Gwendolen, although not as mean as her mother, has another weird view of marriage which, in another ironic comedy, she shares with Cecily (unknown to both): They both insist in marrying a man named Ernest. Period. They both love the name because it insinuates itself as if whoever wears the name is a good and honest man. To Gwendolen, the name brings "vibrations". To Cecily, it implies a hidden mischievous behavior that she intends to modify. The two women are so far out in their views of marriage that, again, we find no other option but to laugh at them and their views.
Finally, Algernon and Jack also share their views. Algernon does not care and also thinks of marriage as a business transaction. This, however, miraculously changes after he meets Cecily. However, he has already been planning on romancing Cecily even before he meets her. This shows, once again, that Algernon is a creature of whims and Cecily is nothing but a caprice. This is no different that Cecily's opinion of Algernon (whom she thinks is Jack's bad brother Ernest). They are both clueless.
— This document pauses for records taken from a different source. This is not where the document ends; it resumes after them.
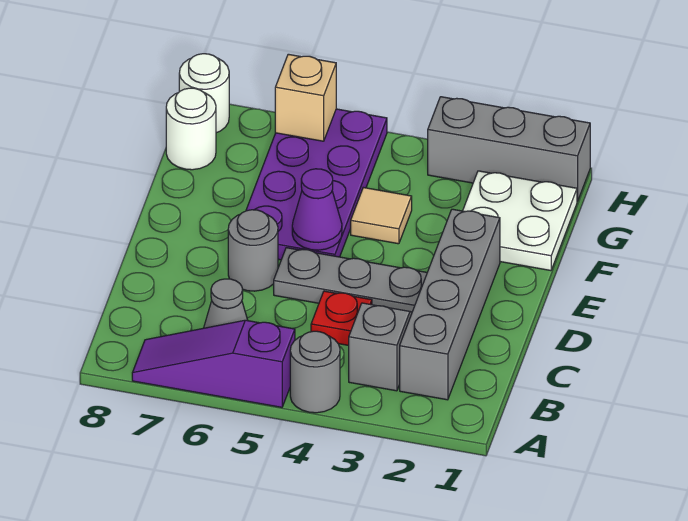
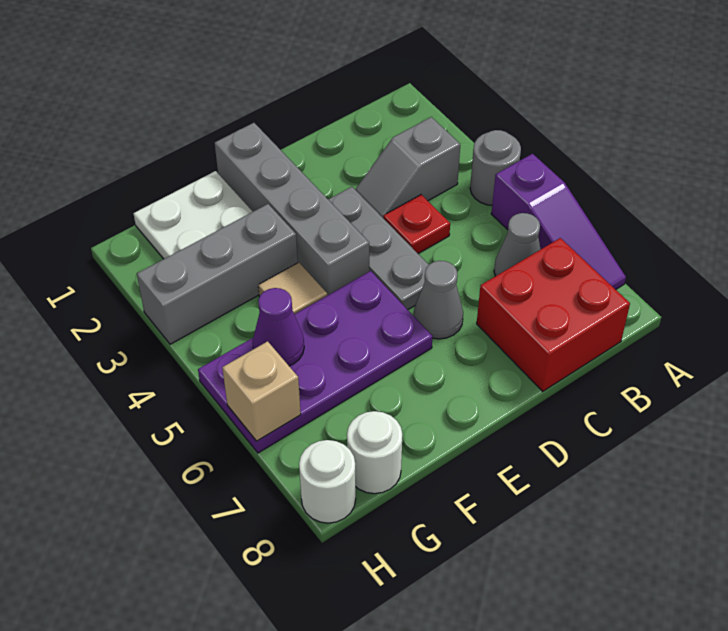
grey 1x4 brick [400,209,500,400] -> grey 1x4 brick turned to [215,123,369,295]
none -> red 2x2 brick [477,238,630,391]
grey 1x1 round brick [228,210,278,291] -> grey 1x1 cone [414,261,463,339]
purple 1x1 cone [292,169,342,250] -> purple 1x1 cone moved to [253,288,304,366]
grey 1x3 brick [428,97,590,201] -> grey 1x3 brick turned to [137,204,298,344]

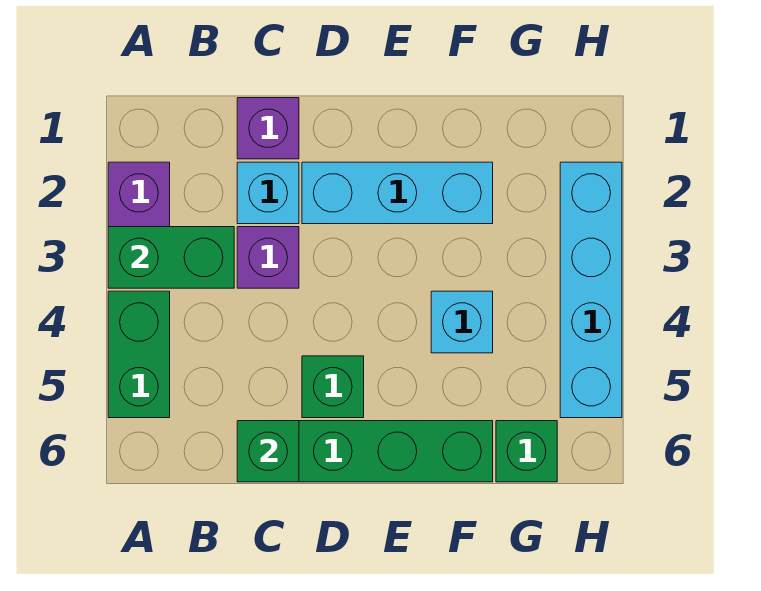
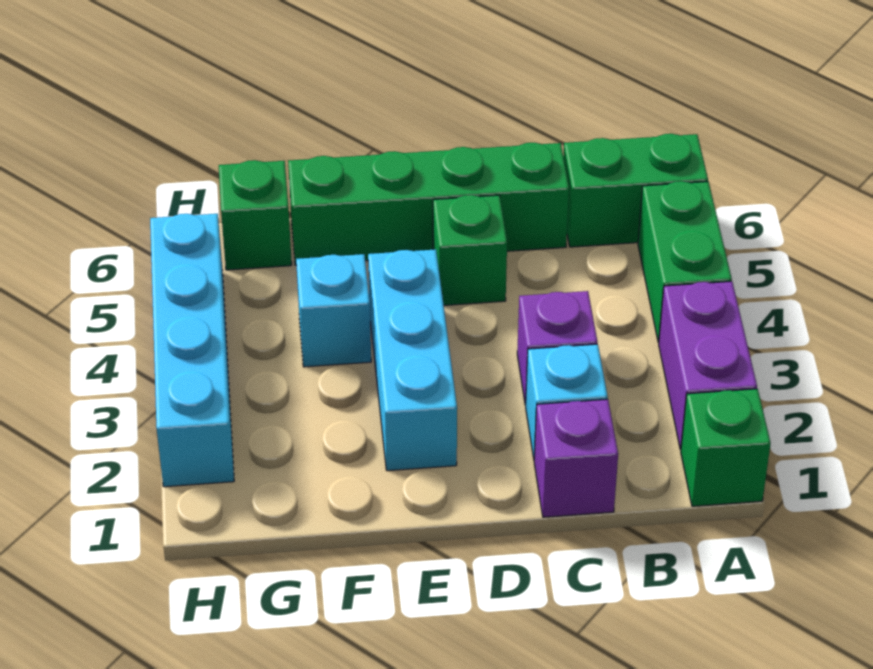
green 1x2 brick [108,227,234,288] -> green 1x2 brick moved to [563,134,708,247]
green 1x1 brick [237,421,299,482] -> green 1x1 brick moved to [681,389,771,506]
cyan 1x3 brick [302,162,493,224] -> cyan 1x3 brick turned to [368,249,457,471]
As for Jack, he is the only character who seems to be genuinely in love. He endures Lady Bracknell's insults and Algernon's comments, all for the sake of Gwendolen. He is willing to go get baptized as an Ernest, and goes through the tribulations of the play for her. However, Jack has a tendency to lead a double life. He even admits to being in shock to have been telling the truth about his name all this time. Jack is also weak in the flesh. He leads us to assume that he, too, will break vows.
In call, none of the characters has a good nor healthy vision of what a good marriage is, and this is how Wilde uses satire to treat the topic.